* _PROBLEM DETAILS_
Which lines in the listing below contain the word "Green"? Select each one and copy it out.

Extracted page text data:
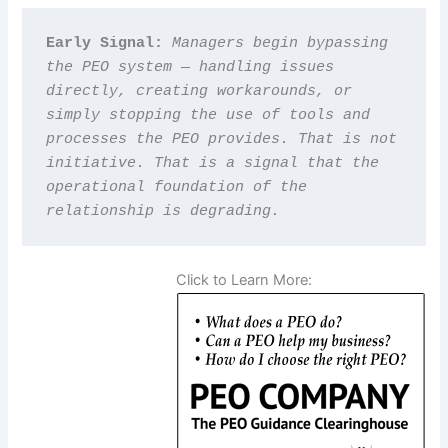
Early Signal: 
Managers begin bypassing 
the PEO system — handling issues 
directly, creating workarounds, or 
simply stopping the use of tools and 
processes the PEO provides. That is not 
initiative. That is a signal that the 
operational foundation of the 
relationship is degrading.
Click to Learn More:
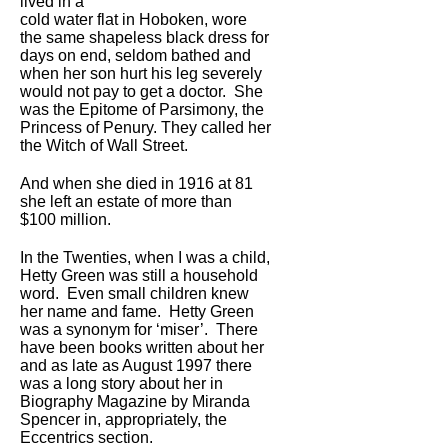
lived in a
cold water flat in Hoboken, wore
the same shapeless black dress for
days on end, seldom bathed and
when her son hurt his leg severely
would not pay to get a doctor. She
was the Epitome of Parsimony, the
Princess of Penury. They called her
the Witch of Wall Street.
And when she died in 1916 at 81
she left an estate of more than
$100 million.
In the Twenties, when I was a child,
Hetty Green was still a household
word. Even small children knew
her name and fame. Hetty Green
was a synonym for ‘miser’. There
have been books written about her
and as late as August 1997 there
was a long story about her in
Biography Magazine by Miranda
Spencer in, appropriately, the
Eccentrics section.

* _EXERCISE RESULT_
Hetty Green was still a household
her name and fame. Hetty Green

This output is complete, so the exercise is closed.